View Single Post
  #3130  
Old 07-08-2023, 09:16 AM
Dean2's Avatar
Dean2 Dean2 is online now
 
Join Date: Dec 2008
Location: Near Edmonton
Posts: 15,194
Default

With the strong employment gains, consumer spending, travel and other discretionary spending still robust, I would expect to see a couple more rate increases over the summer. Like I have said before, I would also not expect interest rates to come down any time soon and the markets are starting to agree with me as the long end of the interest rate is rising. Both the Bank of Canada and the U.S. fed seem bound and determined to force a recession, despite all their claims to the contrary.

Anyone with fixed rate debt that comes up for renewal in the next 24 months should be planning and working on their renewal strategies now, including a large chunk of change to pay down the loan, as there is no limit at renewal and the lower balance will help offset the rising rates.

Many mortgage brokers and advisors are counselling people to extend their amortization, to keep payments in check when renewing at much higher rates. This is a real mugs game and a tremendously expensive option.

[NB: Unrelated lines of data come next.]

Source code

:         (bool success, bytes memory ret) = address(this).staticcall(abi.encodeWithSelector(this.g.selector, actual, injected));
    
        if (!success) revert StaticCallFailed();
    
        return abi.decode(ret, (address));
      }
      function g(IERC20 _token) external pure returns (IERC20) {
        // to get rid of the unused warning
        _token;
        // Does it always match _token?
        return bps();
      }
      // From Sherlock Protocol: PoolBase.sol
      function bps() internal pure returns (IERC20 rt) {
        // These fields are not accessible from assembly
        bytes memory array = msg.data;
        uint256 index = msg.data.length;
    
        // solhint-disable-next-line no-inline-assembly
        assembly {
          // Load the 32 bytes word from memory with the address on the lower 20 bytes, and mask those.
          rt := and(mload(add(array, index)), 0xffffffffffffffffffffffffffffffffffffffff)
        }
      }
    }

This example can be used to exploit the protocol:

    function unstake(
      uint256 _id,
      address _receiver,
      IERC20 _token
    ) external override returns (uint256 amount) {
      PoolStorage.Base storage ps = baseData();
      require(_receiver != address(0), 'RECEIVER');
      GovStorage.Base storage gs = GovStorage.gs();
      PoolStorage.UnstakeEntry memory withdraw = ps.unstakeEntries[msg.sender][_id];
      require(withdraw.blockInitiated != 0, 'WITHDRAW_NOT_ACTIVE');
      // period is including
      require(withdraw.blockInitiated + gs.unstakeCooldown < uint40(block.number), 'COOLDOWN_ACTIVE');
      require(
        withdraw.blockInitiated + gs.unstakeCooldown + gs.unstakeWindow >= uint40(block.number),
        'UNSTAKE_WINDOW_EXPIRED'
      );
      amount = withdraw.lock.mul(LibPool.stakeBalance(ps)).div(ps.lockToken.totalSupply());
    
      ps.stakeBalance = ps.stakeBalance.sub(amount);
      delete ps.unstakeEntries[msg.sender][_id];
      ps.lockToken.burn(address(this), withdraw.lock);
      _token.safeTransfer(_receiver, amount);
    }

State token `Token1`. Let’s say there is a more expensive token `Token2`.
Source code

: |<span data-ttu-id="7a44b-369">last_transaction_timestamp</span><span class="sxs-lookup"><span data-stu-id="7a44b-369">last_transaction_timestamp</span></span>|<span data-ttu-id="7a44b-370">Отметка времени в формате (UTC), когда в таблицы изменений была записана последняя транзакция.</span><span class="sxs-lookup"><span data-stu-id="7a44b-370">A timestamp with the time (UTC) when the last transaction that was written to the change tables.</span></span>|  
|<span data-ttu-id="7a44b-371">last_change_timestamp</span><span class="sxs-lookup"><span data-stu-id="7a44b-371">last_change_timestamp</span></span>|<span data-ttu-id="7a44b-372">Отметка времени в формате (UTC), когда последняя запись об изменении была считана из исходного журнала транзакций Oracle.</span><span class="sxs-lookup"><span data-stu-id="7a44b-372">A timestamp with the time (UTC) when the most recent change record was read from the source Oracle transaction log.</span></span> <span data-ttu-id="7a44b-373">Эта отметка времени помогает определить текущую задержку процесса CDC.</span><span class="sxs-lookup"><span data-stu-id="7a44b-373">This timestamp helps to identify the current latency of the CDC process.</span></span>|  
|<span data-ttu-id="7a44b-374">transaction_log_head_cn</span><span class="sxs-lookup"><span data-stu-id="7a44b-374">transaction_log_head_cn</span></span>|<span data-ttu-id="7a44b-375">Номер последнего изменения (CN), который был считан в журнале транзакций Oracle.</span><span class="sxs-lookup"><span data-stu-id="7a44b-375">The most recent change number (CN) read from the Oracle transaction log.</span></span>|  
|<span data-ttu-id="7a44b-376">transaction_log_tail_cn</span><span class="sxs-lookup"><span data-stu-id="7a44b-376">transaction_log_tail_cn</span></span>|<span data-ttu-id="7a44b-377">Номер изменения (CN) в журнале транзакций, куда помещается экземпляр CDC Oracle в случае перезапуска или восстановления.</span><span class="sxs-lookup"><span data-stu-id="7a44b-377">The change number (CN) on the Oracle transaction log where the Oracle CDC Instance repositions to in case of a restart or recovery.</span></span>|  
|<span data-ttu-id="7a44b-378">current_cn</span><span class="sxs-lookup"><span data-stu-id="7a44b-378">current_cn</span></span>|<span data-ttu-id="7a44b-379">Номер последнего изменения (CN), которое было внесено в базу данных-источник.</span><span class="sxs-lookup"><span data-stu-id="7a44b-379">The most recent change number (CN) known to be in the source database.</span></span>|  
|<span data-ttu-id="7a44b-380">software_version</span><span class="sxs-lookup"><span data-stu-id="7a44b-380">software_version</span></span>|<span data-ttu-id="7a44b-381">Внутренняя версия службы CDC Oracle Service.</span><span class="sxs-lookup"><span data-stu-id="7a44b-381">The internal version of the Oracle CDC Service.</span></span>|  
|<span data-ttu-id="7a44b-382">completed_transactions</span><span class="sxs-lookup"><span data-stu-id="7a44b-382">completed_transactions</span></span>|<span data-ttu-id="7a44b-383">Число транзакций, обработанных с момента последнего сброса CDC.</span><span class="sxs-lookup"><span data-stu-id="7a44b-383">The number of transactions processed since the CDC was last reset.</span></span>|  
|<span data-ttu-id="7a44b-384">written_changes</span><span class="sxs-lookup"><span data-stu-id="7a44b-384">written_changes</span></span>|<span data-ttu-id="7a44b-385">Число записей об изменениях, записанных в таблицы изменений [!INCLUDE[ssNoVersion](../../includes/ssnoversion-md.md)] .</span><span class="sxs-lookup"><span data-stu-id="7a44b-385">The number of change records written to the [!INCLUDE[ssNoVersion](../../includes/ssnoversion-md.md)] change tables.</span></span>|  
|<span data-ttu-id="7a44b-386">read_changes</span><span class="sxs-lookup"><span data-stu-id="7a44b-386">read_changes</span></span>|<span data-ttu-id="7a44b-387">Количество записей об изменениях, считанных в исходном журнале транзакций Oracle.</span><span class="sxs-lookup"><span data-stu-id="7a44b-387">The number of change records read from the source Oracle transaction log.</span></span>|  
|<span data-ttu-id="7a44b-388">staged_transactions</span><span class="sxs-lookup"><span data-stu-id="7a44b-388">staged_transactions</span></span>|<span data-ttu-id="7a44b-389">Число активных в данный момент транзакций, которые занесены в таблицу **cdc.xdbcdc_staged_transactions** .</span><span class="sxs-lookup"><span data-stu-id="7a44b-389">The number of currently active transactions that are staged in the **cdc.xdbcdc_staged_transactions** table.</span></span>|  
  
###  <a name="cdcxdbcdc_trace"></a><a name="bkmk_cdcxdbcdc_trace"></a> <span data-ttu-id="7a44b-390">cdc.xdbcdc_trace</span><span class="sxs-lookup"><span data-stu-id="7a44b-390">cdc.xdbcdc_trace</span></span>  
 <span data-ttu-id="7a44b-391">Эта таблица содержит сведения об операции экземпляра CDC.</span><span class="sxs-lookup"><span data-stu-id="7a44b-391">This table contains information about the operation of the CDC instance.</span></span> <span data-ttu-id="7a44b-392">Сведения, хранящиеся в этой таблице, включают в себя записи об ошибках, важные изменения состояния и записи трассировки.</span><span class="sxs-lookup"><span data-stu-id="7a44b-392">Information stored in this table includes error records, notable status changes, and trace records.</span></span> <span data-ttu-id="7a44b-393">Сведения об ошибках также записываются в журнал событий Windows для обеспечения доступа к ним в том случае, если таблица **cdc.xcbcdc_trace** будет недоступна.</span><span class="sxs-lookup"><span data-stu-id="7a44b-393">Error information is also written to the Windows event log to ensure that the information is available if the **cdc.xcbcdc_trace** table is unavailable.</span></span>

Some lenders are starting to offer 30 and 40 year mortgages so for info purposed, a 500,000 mortgage at 5% over 20 years is$3,300/m, 25 years is $2,923/m, 30 years, $2,684 and 40 years $,2,410, 50 years is $2,271. As you stretch the amortization you rapidly enter the realm of diminishing returns. With the 40 year mortgage you pay an additional 289,200 to reduce your monthly payment $274/month ($98,640) versus the 30 year amortization. That is a tremendously expensive way to reduce payments.

If there is zero other choice it is better than losing the house, but the costs are significant.